Take the lines below beginning at the line that has "вместе с другими добавками или" and stopping after the line that has "препарата перед покупкой , чтобы убедиться в", and print them exactly as they are, with no other lines.

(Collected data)

● ● ●

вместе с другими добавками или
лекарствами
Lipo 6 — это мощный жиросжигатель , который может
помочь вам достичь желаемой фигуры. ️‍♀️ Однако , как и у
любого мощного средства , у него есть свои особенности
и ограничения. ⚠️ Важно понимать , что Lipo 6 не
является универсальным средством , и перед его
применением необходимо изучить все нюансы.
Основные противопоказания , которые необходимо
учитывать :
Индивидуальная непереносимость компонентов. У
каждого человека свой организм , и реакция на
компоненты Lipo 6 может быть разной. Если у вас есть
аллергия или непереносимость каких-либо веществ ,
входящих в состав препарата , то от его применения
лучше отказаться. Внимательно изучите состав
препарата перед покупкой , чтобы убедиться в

● ● ●

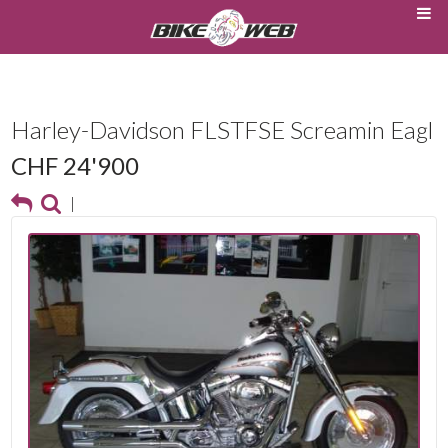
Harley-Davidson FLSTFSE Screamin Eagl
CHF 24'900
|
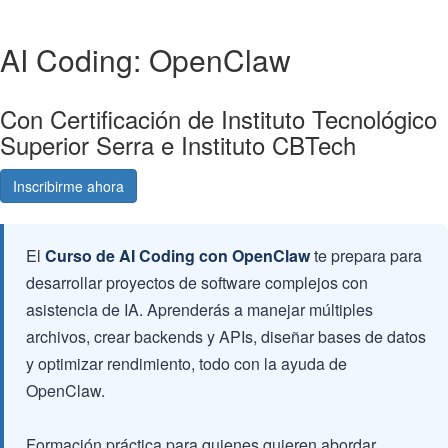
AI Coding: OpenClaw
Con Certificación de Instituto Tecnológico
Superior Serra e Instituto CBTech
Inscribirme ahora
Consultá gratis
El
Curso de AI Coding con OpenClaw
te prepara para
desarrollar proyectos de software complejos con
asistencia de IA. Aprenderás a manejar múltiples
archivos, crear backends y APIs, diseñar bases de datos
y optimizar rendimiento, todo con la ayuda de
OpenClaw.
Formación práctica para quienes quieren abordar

● ● ●

-- Reply --
вместе с другими добавками или
лекарствами
Lipo 6 — это мощный жиросжигатель , который может
помочь вам достичь желаемой фигуры. ️‍♀️ Однако , как и у
любого мощного средства , у него есть свои особенности
и ограничения. ⚠️ Важно понимать , что Lipo 6 не
является универсальным средством , и перед его
применением необходимо изучить все нюансы.
Основные противопоказания , которые необходимо
учитывать :
Индивидуальная непереносимость компонентов. У
каждого человека свой организм , и реакция на
компоненты Lipo 6 может быть разной. Если у вас есть
аллергия или непереносимость каких-либо веществ ,
входящих в состав препарата , то от его применения
лучше отказаться. Внимательно изучите состав
препарата перед покупкой , чтобы убедиться в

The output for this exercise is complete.